Dans la théorie, notre pays est supposé être tolérant, mais en pratique, pas du tout. Les droits des gays sont limités, ils sont considérés comme des citoyens de seconde zone et souffrent d’une totale négligence. Le maximum que l’on leur autorise dans ce pays, c’est une parade, et encore, cette dernière est soumise à bon nombre de permis et d’autorisations.

Ce ne sont certainement pas les élus qui faciliteront les choses.
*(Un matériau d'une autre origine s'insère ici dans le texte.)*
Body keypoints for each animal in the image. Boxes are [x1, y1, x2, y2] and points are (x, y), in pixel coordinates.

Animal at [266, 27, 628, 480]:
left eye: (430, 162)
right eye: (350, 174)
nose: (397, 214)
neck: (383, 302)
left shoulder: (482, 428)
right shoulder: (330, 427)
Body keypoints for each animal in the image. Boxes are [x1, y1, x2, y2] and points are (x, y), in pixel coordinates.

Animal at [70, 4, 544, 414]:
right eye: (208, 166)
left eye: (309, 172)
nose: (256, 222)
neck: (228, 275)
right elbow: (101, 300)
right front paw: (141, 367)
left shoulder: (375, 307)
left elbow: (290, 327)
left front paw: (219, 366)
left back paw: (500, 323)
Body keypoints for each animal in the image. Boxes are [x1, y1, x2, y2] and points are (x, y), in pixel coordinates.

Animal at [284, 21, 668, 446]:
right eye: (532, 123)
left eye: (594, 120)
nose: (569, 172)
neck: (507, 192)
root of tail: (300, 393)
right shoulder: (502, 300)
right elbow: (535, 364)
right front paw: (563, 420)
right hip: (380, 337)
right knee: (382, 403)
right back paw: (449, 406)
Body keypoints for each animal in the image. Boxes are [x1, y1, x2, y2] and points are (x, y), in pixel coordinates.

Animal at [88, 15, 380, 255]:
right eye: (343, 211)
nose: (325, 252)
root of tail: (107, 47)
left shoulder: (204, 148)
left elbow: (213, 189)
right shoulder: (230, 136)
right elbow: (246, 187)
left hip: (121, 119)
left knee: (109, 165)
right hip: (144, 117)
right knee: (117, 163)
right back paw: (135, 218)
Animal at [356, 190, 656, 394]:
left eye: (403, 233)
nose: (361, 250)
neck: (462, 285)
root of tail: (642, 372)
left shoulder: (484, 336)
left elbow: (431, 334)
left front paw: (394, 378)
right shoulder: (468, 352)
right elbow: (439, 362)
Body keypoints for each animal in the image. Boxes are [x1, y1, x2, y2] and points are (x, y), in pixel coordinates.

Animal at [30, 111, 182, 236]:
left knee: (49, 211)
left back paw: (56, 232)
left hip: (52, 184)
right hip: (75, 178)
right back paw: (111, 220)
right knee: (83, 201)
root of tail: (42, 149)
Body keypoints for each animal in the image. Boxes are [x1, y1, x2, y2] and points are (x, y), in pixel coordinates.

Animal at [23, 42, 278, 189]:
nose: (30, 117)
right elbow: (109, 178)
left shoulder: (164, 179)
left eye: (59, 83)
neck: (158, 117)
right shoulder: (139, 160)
Avec un passé d’homophobe confirmé, Vitaly Milonov est la preuve vivante de l’hostilité des politiques.

Des élus complices de l’homophobie

“Dans la conscience de la société, c’est encore considéré comme une maladie”
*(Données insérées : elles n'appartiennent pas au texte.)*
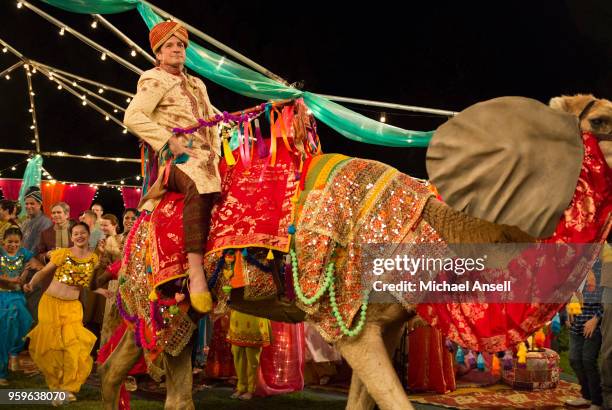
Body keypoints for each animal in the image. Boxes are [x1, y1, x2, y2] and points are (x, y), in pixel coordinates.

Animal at [98, 94, 608, 408]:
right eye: (600, 118)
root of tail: (139, 219)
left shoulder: (380, 320)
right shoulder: (347, 314)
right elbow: (395, 400)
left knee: (126, 364)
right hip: (162, 292)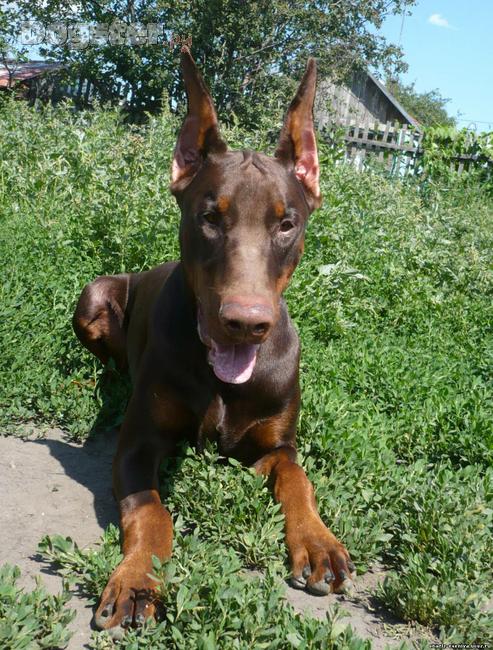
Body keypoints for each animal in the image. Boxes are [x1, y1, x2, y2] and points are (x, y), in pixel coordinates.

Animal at [73, 47, 354, 638]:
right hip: (92, 297)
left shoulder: (276, 444)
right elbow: (151, 510)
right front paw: (138, 580)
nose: (245, 324)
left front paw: (318, 541)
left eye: (287, 223)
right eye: (209, 217)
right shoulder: (139, 445)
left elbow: (298, 476)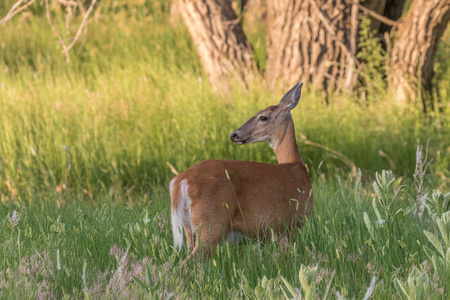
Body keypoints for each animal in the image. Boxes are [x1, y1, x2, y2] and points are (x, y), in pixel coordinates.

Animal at [169, 82, 312, 262]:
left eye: (263, 117)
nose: (234, 134)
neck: (297, 165)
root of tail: (179, 181)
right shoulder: (293, 223)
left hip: (189, 228)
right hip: (212, 224)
Avec une population opposée à 54% à l’homosexualité, la Russie compte bon nombre de partisans de cette loi dont la promulgation ne fait que renforcer l’image de Vladimir Poutine en tant que défenseur des valeurs qu’il appelle “traditionnelles“. Le pays apparaît clairement hostile à toute population non hétérosexuelle. Marina Demina confirme.

Dans notre pays, la majorité des gens a accueilli positivement ces lois anti-LGBT parce que la mentalité du peuple russe n’est pas encore à même de mettre les LGBT et les personnes “normales” sur un pied d’égalité. Dans la conscience de la société, c’est encore considéré comme une maladie.
On doit parler plus du sujet, adopter des politiques sociales, introduire de l’information. Les gens doivent avant tout comprendre que ce n’est pas une maladie, que les gays sont des personnes comme tout le monde. Mais pour changer la perspective globale de la société russe, cela prend du temps, plus qu’un an. L’engagement pour la cause doit se faire sur une base régulière.
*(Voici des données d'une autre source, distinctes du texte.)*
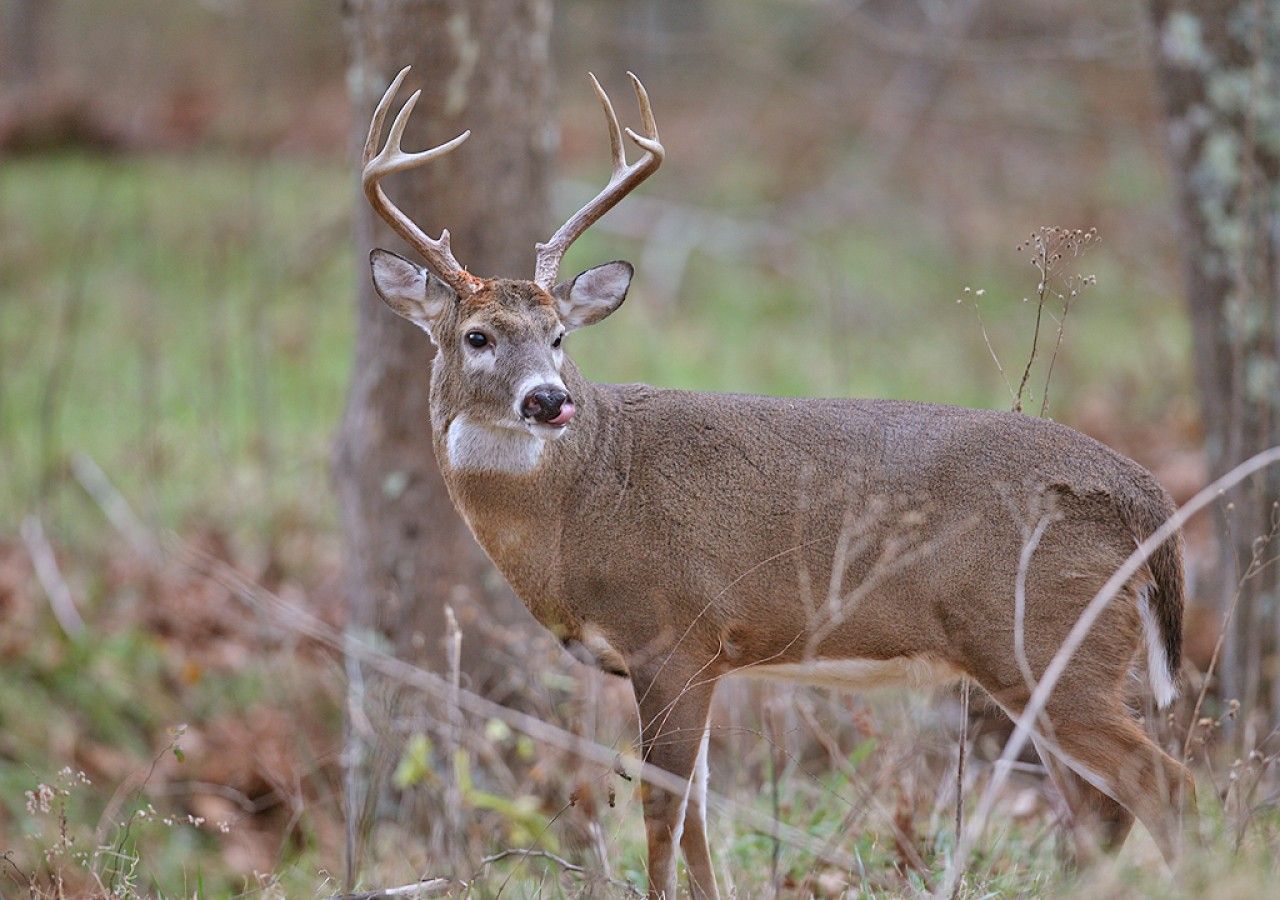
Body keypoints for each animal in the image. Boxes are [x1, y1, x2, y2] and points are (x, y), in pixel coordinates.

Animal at [359, 67, 1193, 899]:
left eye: (558, 336)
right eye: (477, 336)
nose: (549, 400)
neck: (581, 503)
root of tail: (1150, 504)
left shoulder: (674, 632)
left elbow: (663, 814)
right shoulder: (701, 658)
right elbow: (697, 814)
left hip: (1045, 640)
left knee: (1160, 782)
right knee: (1100, 810)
La population apparaît aussi réticente à accepter l’homosexualité que ses gouvernants. Les lois anti-LGBT se multiplient avec l’approbation tacite d’un peuple dont la mentalité peine encore à dépasser les valeurs traditionnelles.

La Gay Pride interdite pour 100 ans

D’ailleurs, la récente interdiction de conduire appliquée aux travesti(e)s et transexuel(le)s vient confirmer l’effectivité de ces politiques très réfractaire aux comportements dits alternatifs.
Cependant, les populations LGBT sont de plus en plus nombreuses à réagir, parfois au péril de leur liberté et de leurs comptes en banque. Le cas de ces deux femmes, s’embrassant en face de Milonov, n’est pas isolé. On pense notamment aux Gay Pride organisées à Moscou malgré l’interdiction du gouvernement pour le siècle à venir.
Condamnées les années précédentes par la Cour Européenne des Droits de l’Homme pour son opposition à l’organisation de Gay Pride, le tribunal de la capitale Russe a tout de même voté l’interdiction en 2012. Les activistes n’hésitent pas à saisir à nouveau la Cour Européenne. C’est ce que confirme le fondateur de GayRussia, Nikolai Alekseev en affirmant son intention d’y faire appel en cas de confirmation de l’interdiction par le Presidium moscovite.
Pourtant, les interdictions n’ont de cesse de se multiplier sous couvert de raisons bancales et inexistantes factuellement. Raisons de sécurité, d’ordre public, tout est bon pour empêcher les populations LGBT de prendre possession des rues. Les militants qui s’y aventurent ne tardent d’ailleurs jamais à être arrêtés. Le concours des autorités n’aide pas dans la défense des droits LGBT. Encore en 2014, des militantes ont été arrêtées à Moscou.

“C’est une persécution”

Les populations LGBT en Russie sont cachées ou menacées. Si ce n’est pas toujours physique, c’est sous forme d’exclusion socio-professionnelle.

Je ne dirais pas que la vie des gays est directement en danger. Mais c’est parce que nous sommes habitués au fait de les voir cacher leur identité et ne jamais affirmer ouvertement leur orientation sexuelle.
C’est peut-être en partie parce que les souvenirs encore récents du passé soviétique du pays influencent encore l’attitude des gens. Si un gay révèle son orientation, il prend des risques dans beaucoup de parties de sa vie : se voir refuser un travail, voir ses proches lui tourner le dos. C’est une persécution, avoue Marina.

Malgré une décriminalisation de l’homosexualité vieille de deux décennies, la Russie semble toujours trouver le moyen d’interférer dans la vie des populations LGBT. Leur quotidien s’en voit perpétuellement menacé et toutes les sanctions européennes et internationales ne semblent rien y changer.